46. Jason Witten, DAL
Greg: This big oaf totaled 96 catches for 1145 yards and seven touchdowns in his breakout ‘07 campaign. The Cowboys’ clear #2 man, his hands are invaluable to Tony Romo as Terrell Owens drops about a third of the passes that are on target to him. It is doubtful that Witten will match last year’s numbers, but he could come pretty close.

47. Matt Forte, CHI
Jeff: Lo and behold, another starting running back.
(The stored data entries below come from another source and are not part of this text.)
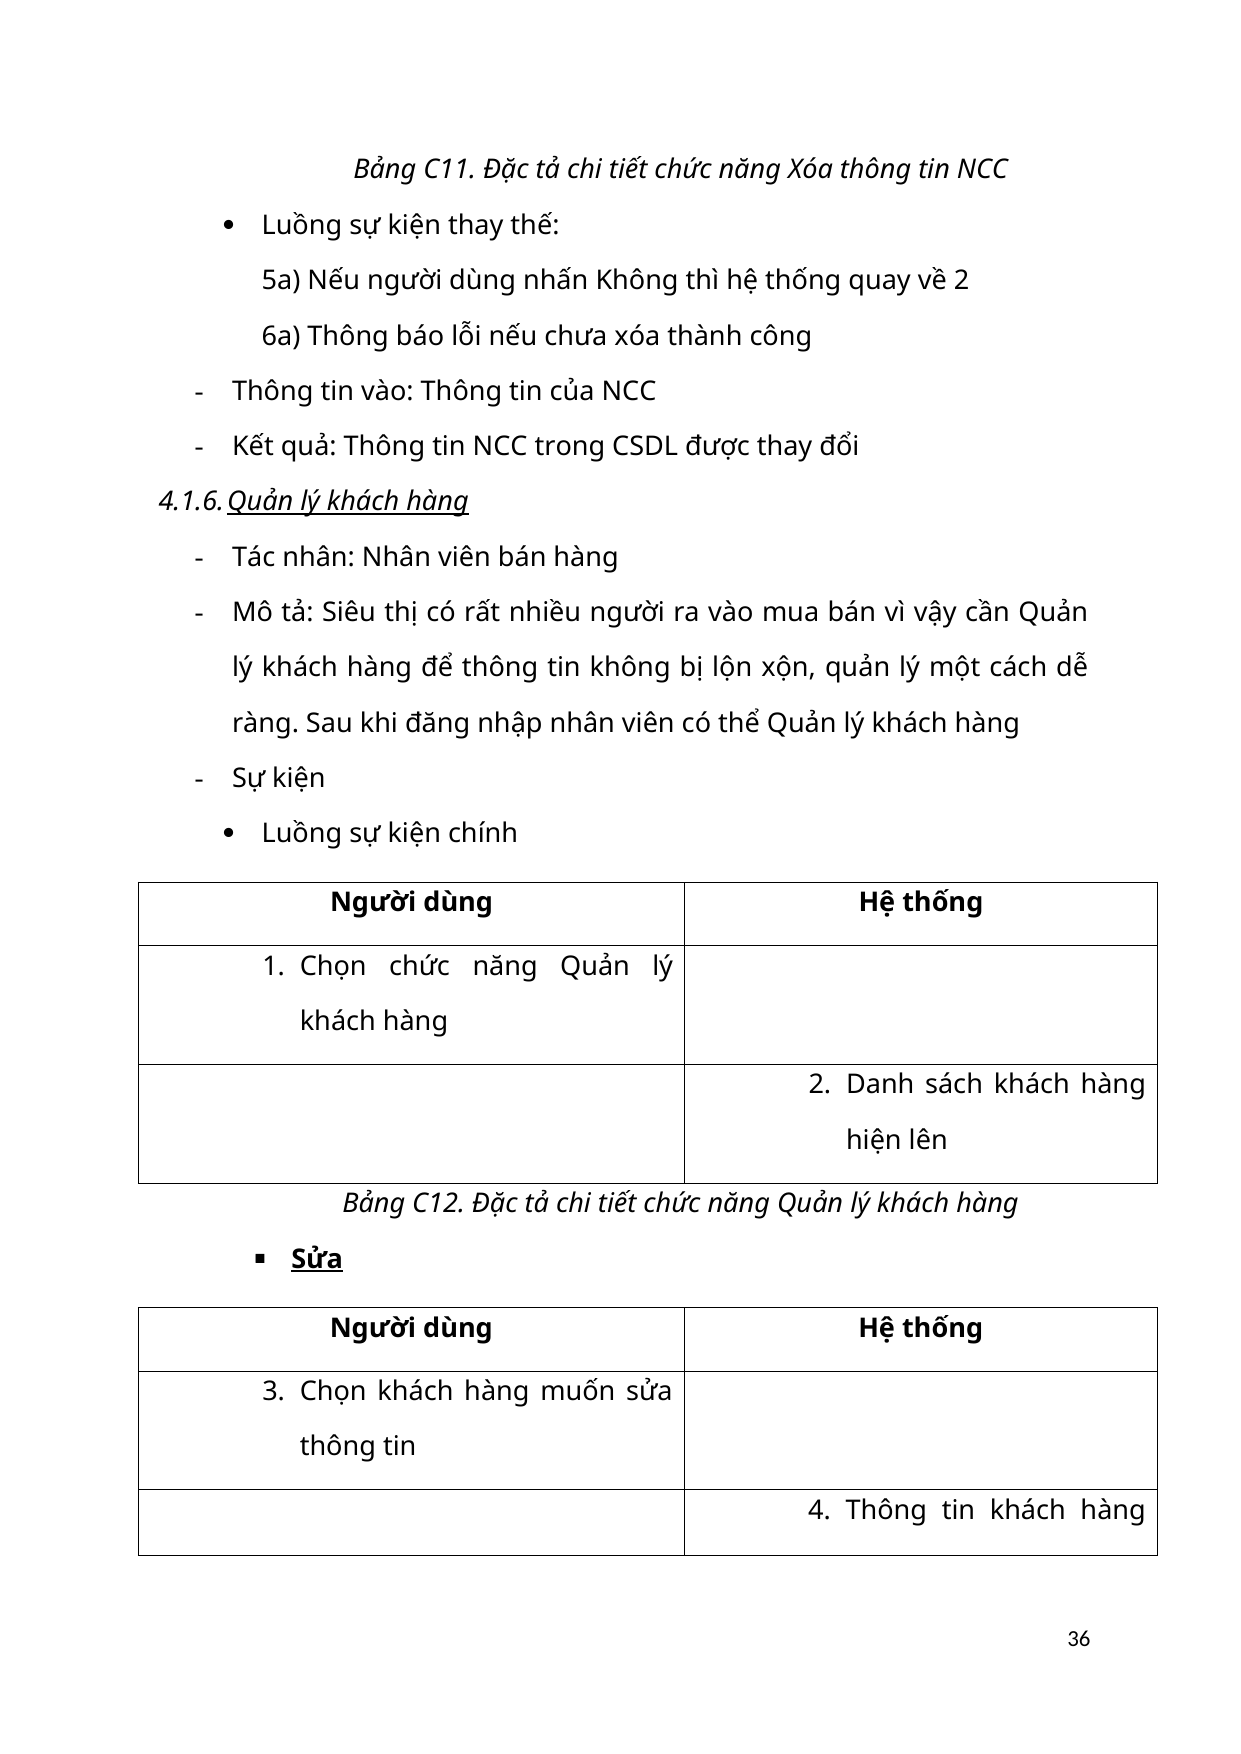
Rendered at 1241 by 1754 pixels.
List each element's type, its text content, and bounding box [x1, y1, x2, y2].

list 5a) Nếu người dùng nhấn Không thì hệ thống quay về 2 [261, 261, 1090, 297]
table_header Người dùng [139, 1308, 684, 1371]
table_cell Chọn chức năng Quản lý khách hàng [139, 946, 684, 1064]
list Thông tin vào: Thông tin của NCC [194, 371, 1090, 408]
list Kết quả: Thông tin NCC trong CSDL được thay đổi [194, 427, 1090, 463]
table_cell [139, 1065, 684, 1183]
list Quản lý khách hàng [224, 482, 1090, 519]
list 6a) Thông báo lỗi nếu chưa xóa thành công [261, 316, 1090, 353]
list Bảng C11. Đặc tả chi tiết chức năng Xóa thông tin NCC [271, 150, 1090, 187]
table_cell Danh sách khách hàng hiện lên [685, 1065, 1157, 1183]
table_header Người dùng [139, 883, 684, 945]
list Mô tả: Siêu thị có rất nhiều người ra vào mua bán vì vậy cần Quản lý khách hàng để thông tin không bị lộn xộn, quản lý một cách dễ ràng. Sau khi đăng nhập nhân viên có thể Quản lý khách hàng [194, 592, 1090, 740]
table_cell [685, 1490, 1157, 1555]
list Tác nhân: Nhân viên bán hàng [194, 537, 1090, 574]
list Bảng C12. Đặc tả chi tiết chức năng Quản lý khách hàng [271, 1184, 1090, 1221]
list Luồng sự kiện chính [224, 814, 1090, 851]
table_cell [685, 1372, 1157, 1489]
list Sửa [253, 1239, 1090, 1276]
table_cell [139, 1490, 684, 1555]
table_header Hệ thống [685, 883, 1157, 945]
table_cell Chọn khách hàng muốn sửa thông tin [139, 1372, 684, 1489]
list Sự kiện [194, 758, 1090, 795]
table_header Hệ thống [685, 1308, 1157, 1371]
table_cell [685, 946, 1157, 1064]
list Luồng sự kiện thay thế: [224, 205, 1090, 242]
This one is a second-round pick who is the Bears’ No. 1 guy out of the blue now that Cedric Benson has been released. Benson and his negative yards per carry won’t be missed, but it remains to be seen if another biped can find holes along this line. Take a shot with Forte, he sounds like one of those guys who will be good when you least expect it. Adrian Peterson is still here to back Forte up and hopefully confuse Uncle Vito in the 17th round at our draft.

48. Anquan Boldin, ARZ
Greg: Hip and toe injuries stymied what looked to be a monster campaign from Boldin in ‘07. With Larry Fitzgerald commanding tons of attention in this pass-happy offense, Boldin should be the recipient of an equal number of balls his way. We can typically count on the Cards playing from behind and both receivers should have huge years.

49. Julius Jones, SEA
Jeff: No fantasy owner in their right mind can envision Julius Jones as one of their starting backs. He’ll fall pretty far because he was so unreliable in a split role the last few years, but he is now the No. 1 guy in Seattle. T.J. Duckett will probably vulture some goal line carries, but this isn’t the worst situation for Jones, who once upon a time was a pretty good fantasy player.

50. Matt Hasselbeck, SEA
Greg: Speaking of Jones, the Seahawks will probably be unable to move the ball on the ground, allowing the ever consistent Hasselbeck to do his thing in the air. He tossed 28 TDS with only 12 picks a year ago and fell just short of 4,000 yards. Without the need to give the ball to a more than done Shaun Alexander, maybe Seattle will open up its offense.